## TASK
Would you please return the data below verbatim, without its pictures?
==== RECORDS FOR THE TASK
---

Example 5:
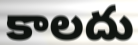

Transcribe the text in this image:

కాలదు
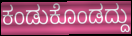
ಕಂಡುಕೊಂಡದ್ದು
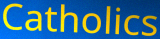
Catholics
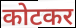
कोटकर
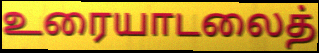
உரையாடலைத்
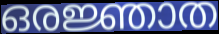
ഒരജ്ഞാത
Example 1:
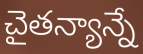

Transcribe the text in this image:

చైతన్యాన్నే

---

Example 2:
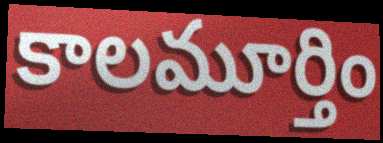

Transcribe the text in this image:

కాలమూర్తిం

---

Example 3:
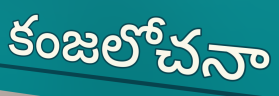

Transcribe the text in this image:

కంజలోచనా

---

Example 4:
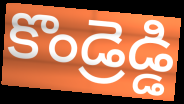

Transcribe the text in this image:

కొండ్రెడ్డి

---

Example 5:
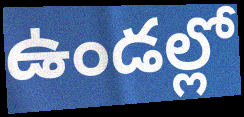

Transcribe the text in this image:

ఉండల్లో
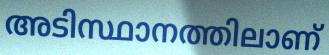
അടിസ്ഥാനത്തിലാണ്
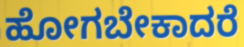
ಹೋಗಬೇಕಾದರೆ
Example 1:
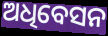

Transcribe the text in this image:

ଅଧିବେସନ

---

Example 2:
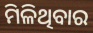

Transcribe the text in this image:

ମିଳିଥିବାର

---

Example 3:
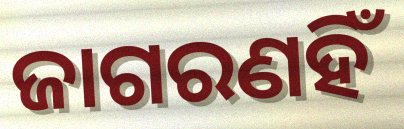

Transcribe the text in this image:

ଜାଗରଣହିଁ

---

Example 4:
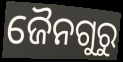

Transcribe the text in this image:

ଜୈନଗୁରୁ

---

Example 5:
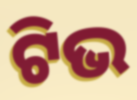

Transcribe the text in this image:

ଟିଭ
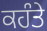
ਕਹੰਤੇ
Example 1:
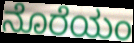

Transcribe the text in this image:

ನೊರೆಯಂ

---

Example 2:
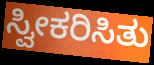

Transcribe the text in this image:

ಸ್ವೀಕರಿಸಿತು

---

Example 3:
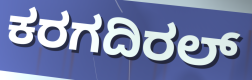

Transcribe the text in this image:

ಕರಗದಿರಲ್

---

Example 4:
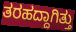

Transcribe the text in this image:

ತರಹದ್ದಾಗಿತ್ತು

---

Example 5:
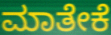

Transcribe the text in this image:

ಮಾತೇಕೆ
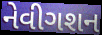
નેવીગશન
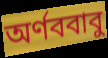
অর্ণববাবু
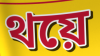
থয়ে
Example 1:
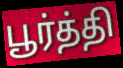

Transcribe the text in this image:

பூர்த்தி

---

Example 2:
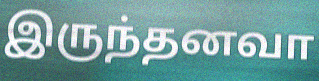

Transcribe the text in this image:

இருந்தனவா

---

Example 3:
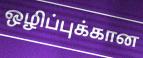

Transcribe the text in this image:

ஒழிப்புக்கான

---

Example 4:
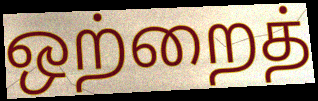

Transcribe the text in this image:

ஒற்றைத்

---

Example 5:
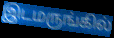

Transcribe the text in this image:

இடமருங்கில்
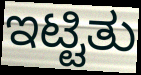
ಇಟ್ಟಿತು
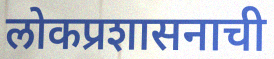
========
## SOLVED PROBLEM
---

Example 5:

Transcribe the text in this image:

కాలదు
ಕಂಡುಕೊಂಡದ್ದು
Catholics
कोटकर
உரையாடலைத்
ഒരജ്ഞാത
Example 1:

Transcribe the text in this image:

చైతన్యాన్నే

---

Example 2:

Transcribe the text in this image:

కాలమూర్తిం

---

Example 3:

Transcribe the text in this image:

కంజలోచనా

---

Example 4:

Transcribe the text in this image:

కొండ్రెడ్డి

---

Example 5:

Transcribe the text in this image:

ఉండల్లో
അടിസ്ഥാനത്തിലാണ്
ಹೋಗಬೇಕಾದರೆ
Example 1:

Transcribe the text in this image:

ଅଧିବେସନ

---

Example 2:

Transcribe the text in this image:

ମିଳିଥିବାର

---

Example 3:

Transcribe the text in this image:

ଜାଗରଣହିଁ

---

Example 4:

Transcribe the text in this image:

ଜୈନଗୁରୁ

---

Example 5:

Transcribe the text in this image:

ଟିଭ
ਕਹੰਤੇ
Example 1:

Transcribe the text in this image:

ನೊರೆಯಂ

---

Example 2:

Transcribe the text in this image:

ಸ್ವೀಕರಿಸಿತು

---

Example 3:

Transcribe the text in this image:

ಕರಗದಿರಲ್

---

Example 4:

Transcribe the text in this image:

ತರಹದ್ದಾಗಿತ್ತು

---

Example 5:

Transcribe the text in this image:

ಮಾತೇಕೆ
નેવીગશન
অর্ণববাবু
থয়ে
Example 1:

Transcribe the text in this image:

பூர்த்தி

---

Example 2:

Transcribe the text in this image:

இருந்தனவா

---

Example 3:

Transcribe the text in this image:

ஒழிப்புக்கான

---

Example 4:

Transcribe the text in this image:

ஒற்றைத்

---

Example 5:

Transcribe the text in this image:

இடமருங்கில்
ಇಟ್ಟಿತು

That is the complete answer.